O Attic shape! Fair attitude! with brede (The urn’s Athenian shape classically from Attica and its beauteous attitude are celebrated again; “brede” is an archaic phrase referring to embroidery or plaiting, basically any interwoven patterns.)
Of marble men and maidens overwrought, (the term “overwrought” resonates with the poets’ craftily written enjambment, both being emotionally strained)
With forest branches and the trodden weed;
Thou, silent form, dost tease us out of thought (It means to frustrate viewers with teasing riddles without definite allusion to anything; this leaves them with timeless amazement and power. This line is dragged out of the poet’s imagination, back to addressing the urn again.)
As doth eternity: Cold Pastoral! (shifting from celebratory to half-accusatory tone)
When old age shall this generation waste, (here back to reality, time regains its erosive power against those secular Christlike figures)
Thou shalt remain, in midst of other woe
Than ours, a friend to man, to whom thou say'st,
"Beauty is truth, truth beauty[9],—that is all
(This famous line resonates with the first line of Endymion, that “A thing of beauty is a joy forever”. Here it shows Keats’ conciliatory spirit in an attempt to redeem some beautiful moments, which otherwise might flick into brutishness in reality rather quickly[10]. The poet achieves the realisation of Summum Bonum of human existence, as consisting of the equivalence between Beauty and Truth.

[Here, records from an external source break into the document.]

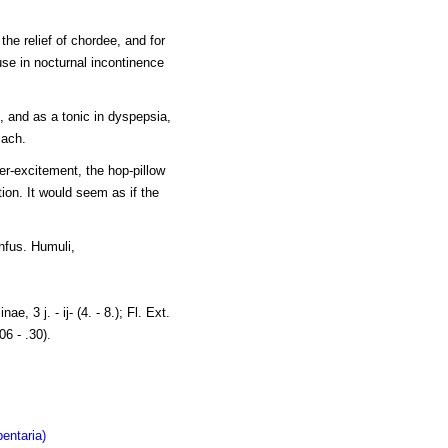
the relief of chordee, and for
use in nocturnal incontinence
 and as a tonic in dyspepsia,
mach.
er-excitement, the hop-pillow
ation. It would seem as if the
Infus. Humuli,
nae, 3 j. - ij- (4. - 8.); Fl. Ext.
06 - .30).
entaria)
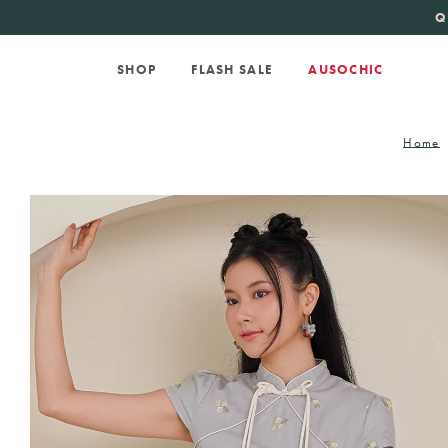
KATE SPADE
new 
Q
SHOP
FLASH SALE
AUSOCHIC
Home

It is through rhetorics that the poet’s sensual pleasure when appreciating this urn becomes spiritualised into genuine joy irradiated with beauty.)
Ye know on earth, and all ye need to know."
(The poet both reveres and teases the urn for being tight-lipped and smugly reticent. Perhaps the poet is telling us, that sometimes mystery without a wholesale answer is enough, that just experience the lushness of objects tolerantly . The doctrine is just as Keats himself once said, that “Coleridge, for instance, would let go by a fine isolated verisimilitude caught from the Penetralium[11] of mystery, from being incapable of remaining content with half knowledge.” That is, to approach the world from a flaneur’s view, unlike those tiresome wage-slaves’ attitude: the playfulness, lack of practicality, and the attempt of regarding life with a cursory glance.
But this last line might be analysed as being rather ironic, as it is also a desultory grip of the urn’s potential meaning, that is, an attempt to forge an wholesale answer, which may not ever exist.)
Conclusion
Writing odes is challenging, while too little adherence to factual details seems flippant and irresponsible, too much commitment to the object’s possible implications seems pedantic, like those squelchy granola scholars of Keats’ day. Famously, Keats ponders human beings’ negative capability: the ability to live with affliction and illness without getting rattled by them, as well as the capacity to sympathise with others.Keats’ poems mark the traits of Romantic poems with their reasonable judgement being subdued or eclipsed by the presence of imagination. Sometimes they bear resemblance to a valiantly unremitting campaign against the stifled societal norms.